-- QUOTED TEXT --

Busboom v. Gregory

Annotate this Case

147 N.W.2d 626 (1967)

181 Neb. 246

Elmer F. BUSBOOM and Claudine A. Busboom, Appellants, v. Otis G. GREGORY et al., Appellees.

No. 36356.

Supreme Court of Nebraska.

January 6, 1967.

*627 Viren, Emmert & Epstein, Omaha, for appellants.

Fraser, Stryker, Marshall & Veach, Miller, Moldenhauer & Morrow, Omaha, for appellees.

Heard before WHITE, C. J., CARTER, SPENCER, BOSLAUGH, SMITH and McCOWN, JJ., and BOYLES, District Judge.

SMITH, Justice.

This action against Busboom Bros., Inc., a domestic corporation, and Robbins Floor Products, Inc., an Alabama corporation, was dismissed for lack of personal jurisdiction. The issues on appeal are: Was the person served with a summons against Busboom Bros. a statutory agent for service of process? Was there a statutory basis for jurisdiction over Robbins because of circumstances that Robbins had been associated with Nebraska?

Statutory Agent for Service of Summons Against Busboom Bros., the Domestic Corporation.

The return to summons shows service on Busboom Bros. by personal delivery in Douglas County, on April 9, 1964, to Frank Frost as resident agent. Busboom Bros. so designated Frost in its articles of incorporation, which were filed during 1960 in the offices of the Secretary of State and the county clerk of Douglas County. It revoked the authority of Frost in March 1964, relocating its office in Omaha, Douglas County, and appointing Thomas A. Woodward registered agent. Written notification, unacknowledged but signed by the president, was filed March 12, 1964, in the office of the Secretary of State. It was not recorded, however, in the office of the county clerk of Douglas County. The county records consequently failed to show that the authority of the agent named in the articles of incorporation had been revoked.

Plaintiffs contend that the statutes required Busboom Bros. to record the notification in the office of the county clerk and that the attempted revocation was therefore ineffective. Such a requirement had been a part of the general corporation law, but the law had been repealed in 1963 *628 by the Nebraska Business Corporation Act. Laws 1941, c. 41, s. 78, p. 210, former ss. 21-1,142 to 21-1,145, R.R.S.1943, repealed by Laws 1963, c. 98, s. 135, p. 416. The new act mentioned one place alone the office of the Secretary of State, where the statement was to be filed. The Legislature added a second place, the office of the county clerk, in 1965. Laws 1963, c. 98, s. 12, p. 332; Laws 1965, c. 90, s. 2, p. 358; s. 21-2012, R.S.Supp., 1965.

-- DATA SUPPLIED --
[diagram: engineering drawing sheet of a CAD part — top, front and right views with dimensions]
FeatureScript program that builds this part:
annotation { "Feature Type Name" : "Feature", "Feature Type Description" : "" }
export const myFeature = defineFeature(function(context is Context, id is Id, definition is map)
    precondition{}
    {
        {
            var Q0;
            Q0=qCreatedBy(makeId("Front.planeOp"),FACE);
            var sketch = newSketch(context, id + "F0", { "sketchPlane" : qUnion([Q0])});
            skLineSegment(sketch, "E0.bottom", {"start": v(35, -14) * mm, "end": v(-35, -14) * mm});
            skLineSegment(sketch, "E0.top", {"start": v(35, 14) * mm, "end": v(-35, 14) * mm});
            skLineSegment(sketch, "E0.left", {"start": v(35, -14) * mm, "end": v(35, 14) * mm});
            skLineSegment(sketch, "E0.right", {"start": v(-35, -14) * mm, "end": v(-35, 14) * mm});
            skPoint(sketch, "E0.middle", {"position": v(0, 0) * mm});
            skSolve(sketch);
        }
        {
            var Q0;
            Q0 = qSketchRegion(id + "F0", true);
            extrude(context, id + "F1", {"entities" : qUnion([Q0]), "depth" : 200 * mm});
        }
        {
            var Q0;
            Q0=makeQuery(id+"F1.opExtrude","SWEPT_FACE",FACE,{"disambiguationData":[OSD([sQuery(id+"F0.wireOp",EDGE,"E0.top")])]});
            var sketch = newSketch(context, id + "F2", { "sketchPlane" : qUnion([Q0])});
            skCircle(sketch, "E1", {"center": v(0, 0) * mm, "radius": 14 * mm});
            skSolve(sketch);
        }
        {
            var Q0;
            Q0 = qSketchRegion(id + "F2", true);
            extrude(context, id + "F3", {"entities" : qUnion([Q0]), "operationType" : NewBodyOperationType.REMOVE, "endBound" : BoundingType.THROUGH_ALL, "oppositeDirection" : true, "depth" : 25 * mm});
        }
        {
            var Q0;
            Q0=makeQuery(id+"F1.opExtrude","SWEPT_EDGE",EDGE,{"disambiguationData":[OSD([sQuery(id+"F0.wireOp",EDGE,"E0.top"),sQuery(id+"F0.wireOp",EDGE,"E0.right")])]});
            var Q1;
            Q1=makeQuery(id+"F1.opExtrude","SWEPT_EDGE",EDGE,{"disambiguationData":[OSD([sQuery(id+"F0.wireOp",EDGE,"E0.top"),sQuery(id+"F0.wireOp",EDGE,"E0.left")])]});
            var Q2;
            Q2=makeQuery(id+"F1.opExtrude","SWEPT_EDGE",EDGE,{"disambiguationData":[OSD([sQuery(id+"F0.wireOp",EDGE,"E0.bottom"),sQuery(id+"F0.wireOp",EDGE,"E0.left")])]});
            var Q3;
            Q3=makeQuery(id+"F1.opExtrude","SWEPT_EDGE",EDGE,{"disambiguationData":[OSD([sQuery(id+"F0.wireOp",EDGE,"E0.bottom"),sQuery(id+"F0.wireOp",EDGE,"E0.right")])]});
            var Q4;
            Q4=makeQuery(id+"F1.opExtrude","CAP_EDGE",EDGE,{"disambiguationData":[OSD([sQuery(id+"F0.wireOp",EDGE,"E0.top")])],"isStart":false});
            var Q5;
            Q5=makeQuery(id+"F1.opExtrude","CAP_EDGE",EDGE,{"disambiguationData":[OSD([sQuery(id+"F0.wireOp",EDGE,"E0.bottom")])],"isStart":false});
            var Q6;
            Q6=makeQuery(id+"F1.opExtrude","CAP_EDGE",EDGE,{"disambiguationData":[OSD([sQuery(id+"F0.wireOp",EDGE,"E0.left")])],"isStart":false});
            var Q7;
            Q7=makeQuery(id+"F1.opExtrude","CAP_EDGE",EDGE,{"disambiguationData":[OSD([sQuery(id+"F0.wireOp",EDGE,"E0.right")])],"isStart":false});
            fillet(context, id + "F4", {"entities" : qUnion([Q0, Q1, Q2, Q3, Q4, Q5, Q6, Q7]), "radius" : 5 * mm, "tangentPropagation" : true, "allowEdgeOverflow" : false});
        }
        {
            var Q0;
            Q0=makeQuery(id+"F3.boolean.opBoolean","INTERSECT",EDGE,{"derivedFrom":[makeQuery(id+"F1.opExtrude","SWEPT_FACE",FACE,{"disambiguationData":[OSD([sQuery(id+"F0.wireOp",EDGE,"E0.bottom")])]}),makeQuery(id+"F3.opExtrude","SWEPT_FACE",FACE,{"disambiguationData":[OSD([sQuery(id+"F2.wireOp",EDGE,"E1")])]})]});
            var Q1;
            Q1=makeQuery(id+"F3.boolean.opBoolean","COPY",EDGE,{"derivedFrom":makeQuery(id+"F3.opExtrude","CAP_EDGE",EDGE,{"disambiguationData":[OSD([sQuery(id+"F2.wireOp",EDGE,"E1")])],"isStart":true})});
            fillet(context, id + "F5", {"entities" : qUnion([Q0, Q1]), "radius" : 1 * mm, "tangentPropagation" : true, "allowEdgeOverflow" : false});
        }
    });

-- INSTRUCTION A --
In the Busboom v. Gregory opinion, take everything from "147 N.W.2d 626" down to "Court of Nebraska." and rewrite it with "Supreme Court of Nebraska" changed to "Nebraska Supreme Court".
-- INSTRUCTION B --
Write the next part of the Busboom v. Gregory court opinion, picking up after its last sentence.
The material has no connection to the Busboom v. Gregory opinion.

-- EXPECTED OUTPUT A --
147 N.W.2d 626 (1967)

181 Neb. 246

Elmer F. BUSBOOM and Claudine A. Busboom, Appellants, v. Otis G. GREGORY et al., Appellees.

No. 36356.

Nebraska Supreme Court.

-- EXPECTED OUTPUT B --
Plaintiffs say that the specific saving clause of the 1963 act retained the former procedure: "* * * no rights, privileges and immunities vested or accrued by and under prior statutes repealed by * * [this act], * * * and no duties, restrictions, liabilities and penalties imposed or required by and under such statutes shall be impaired, diminished or affected thereby." S. 21-20,130, R.S.Supp., 1965.

The saving clause should not be stretched to preserve a procedure calculated to conceal an action from a corporation. Busboom Bros. followed the plain language of the statute. Had plaintiffs examined the records of the Secretary of State, they would have discovered the notification. They had neither a privilege nor an expectancy in the former procedure.

Plaintiffs also contend that the notification was ineffective because it was not acknowledged. The statute required a registered agent to acknowledge his own statement, but acknowledgment by the president of a corporation was unnecessary. We conclude that Busboom Bros. was not served with summons.

Statutory Basis of Jurisdiction over Robbins, the Foreign corporation.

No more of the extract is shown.